What is needed:
Match on the string "lines" in the entries below and return every matching line.

Task input:
• • •

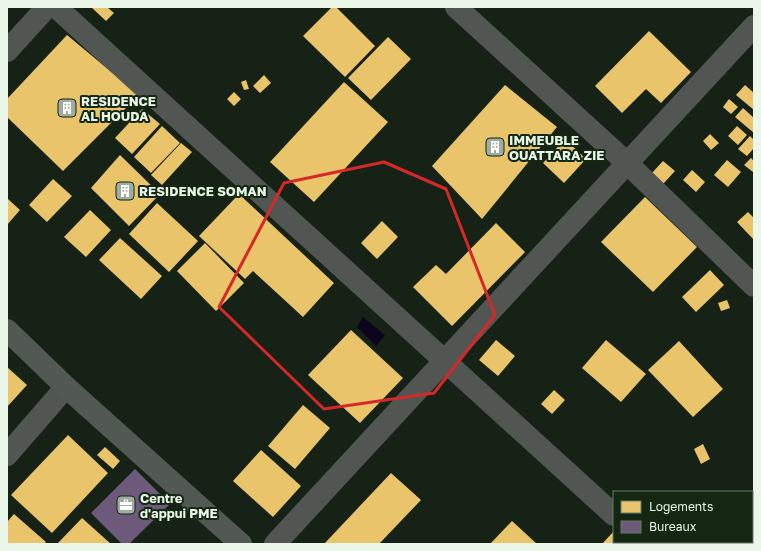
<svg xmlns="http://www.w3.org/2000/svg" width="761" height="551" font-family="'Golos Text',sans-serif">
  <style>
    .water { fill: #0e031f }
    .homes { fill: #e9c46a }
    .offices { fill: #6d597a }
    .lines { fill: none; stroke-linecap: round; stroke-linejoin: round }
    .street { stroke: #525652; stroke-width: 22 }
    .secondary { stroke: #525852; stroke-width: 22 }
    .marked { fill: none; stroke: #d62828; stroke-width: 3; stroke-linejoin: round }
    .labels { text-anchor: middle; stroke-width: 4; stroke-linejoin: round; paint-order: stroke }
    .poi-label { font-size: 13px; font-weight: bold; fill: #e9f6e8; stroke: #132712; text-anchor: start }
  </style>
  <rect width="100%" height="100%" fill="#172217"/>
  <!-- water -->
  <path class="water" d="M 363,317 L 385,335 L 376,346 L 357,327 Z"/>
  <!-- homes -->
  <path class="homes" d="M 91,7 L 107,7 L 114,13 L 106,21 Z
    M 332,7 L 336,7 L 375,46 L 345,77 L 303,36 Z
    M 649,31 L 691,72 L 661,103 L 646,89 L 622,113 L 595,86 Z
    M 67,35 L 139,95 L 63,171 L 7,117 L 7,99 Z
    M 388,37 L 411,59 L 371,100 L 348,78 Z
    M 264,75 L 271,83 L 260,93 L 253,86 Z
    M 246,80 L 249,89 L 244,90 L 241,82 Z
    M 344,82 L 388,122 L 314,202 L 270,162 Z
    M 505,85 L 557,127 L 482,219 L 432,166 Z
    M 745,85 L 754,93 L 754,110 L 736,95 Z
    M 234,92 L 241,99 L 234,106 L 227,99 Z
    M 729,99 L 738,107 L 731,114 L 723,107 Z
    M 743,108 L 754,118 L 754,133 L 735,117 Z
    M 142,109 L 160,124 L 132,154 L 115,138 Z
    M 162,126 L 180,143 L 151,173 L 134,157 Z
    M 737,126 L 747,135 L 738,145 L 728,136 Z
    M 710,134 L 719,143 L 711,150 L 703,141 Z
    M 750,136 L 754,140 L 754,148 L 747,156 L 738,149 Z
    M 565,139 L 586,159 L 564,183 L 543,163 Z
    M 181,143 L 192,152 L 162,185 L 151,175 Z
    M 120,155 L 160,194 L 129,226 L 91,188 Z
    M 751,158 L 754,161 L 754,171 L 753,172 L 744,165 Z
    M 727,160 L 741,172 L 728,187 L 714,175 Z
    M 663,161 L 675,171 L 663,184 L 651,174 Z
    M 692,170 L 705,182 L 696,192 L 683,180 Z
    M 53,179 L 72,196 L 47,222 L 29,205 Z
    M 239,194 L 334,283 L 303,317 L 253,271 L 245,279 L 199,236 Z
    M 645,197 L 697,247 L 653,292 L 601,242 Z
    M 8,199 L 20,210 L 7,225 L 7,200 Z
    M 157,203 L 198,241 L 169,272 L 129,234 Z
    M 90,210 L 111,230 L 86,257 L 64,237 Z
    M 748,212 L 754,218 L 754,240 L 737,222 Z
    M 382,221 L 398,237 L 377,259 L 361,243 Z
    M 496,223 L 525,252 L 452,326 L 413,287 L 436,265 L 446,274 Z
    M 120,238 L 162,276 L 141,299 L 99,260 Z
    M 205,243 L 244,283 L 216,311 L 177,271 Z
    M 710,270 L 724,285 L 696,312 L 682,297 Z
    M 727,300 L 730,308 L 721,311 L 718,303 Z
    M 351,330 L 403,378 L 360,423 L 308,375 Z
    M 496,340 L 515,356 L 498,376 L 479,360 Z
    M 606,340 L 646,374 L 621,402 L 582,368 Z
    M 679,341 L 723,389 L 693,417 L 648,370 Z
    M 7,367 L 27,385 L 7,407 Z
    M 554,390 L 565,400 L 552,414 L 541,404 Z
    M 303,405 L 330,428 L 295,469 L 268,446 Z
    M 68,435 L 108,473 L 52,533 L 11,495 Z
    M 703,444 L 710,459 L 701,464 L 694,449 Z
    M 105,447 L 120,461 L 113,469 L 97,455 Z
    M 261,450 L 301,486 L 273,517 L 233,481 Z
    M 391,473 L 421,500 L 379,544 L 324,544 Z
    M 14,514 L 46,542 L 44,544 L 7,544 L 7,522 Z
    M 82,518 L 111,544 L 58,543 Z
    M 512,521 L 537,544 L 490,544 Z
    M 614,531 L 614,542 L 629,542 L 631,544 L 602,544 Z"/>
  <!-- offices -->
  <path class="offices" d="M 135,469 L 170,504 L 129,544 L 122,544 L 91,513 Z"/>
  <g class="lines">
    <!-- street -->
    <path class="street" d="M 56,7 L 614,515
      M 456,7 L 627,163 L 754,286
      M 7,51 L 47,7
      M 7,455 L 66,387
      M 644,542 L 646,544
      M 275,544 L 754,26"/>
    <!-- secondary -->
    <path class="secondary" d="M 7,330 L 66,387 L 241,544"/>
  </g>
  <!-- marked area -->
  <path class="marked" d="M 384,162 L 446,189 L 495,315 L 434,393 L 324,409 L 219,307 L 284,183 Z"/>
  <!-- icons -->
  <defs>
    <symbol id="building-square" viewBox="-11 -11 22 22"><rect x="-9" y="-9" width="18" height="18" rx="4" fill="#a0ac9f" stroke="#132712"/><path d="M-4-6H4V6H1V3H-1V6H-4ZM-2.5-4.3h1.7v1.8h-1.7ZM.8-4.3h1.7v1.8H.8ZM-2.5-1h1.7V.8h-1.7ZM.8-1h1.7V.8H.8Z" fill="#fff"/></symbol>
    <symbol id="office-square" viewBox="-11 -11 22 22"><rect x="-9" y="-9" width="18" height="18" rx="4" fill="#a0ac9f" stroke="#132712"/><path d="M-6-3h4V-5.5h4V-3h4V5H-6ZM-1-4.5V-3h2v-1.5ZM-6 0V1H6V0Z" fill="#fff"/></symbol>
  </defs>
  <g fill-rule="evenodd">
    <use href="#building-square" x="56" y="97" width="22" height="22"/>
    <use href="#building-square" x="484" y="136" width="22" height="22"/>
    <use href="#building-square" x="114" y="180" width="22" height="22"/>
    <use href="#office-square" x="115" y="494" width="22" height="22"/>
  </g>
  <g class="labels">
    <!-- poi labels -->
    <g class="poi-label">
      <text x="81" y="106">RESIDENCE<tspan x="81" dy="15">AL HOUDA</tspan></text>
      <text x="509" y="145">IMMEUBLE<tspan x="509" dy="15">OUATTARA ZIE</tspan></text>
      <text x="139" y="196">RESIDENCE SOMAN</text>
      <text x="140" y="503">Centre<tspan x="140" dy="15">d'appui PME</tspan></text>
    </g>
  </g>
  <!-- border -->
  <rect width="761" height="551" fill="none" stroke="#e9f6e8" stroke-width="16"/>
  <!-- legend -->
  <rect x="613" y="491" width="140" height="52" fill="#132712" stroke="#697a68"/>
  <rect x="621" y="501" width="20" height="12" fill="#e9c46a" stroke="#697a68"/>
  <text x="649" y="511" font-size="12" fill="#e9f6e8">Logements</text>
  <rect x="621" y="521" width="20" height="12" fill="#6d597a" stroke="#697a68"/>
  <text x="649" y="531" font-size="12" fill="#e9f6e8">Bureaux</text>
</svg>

• • •

Answer to this exercise:
    .lines { fill: none; stroke-linecap: round; stroke-linejoin: round }
  <g class="lines">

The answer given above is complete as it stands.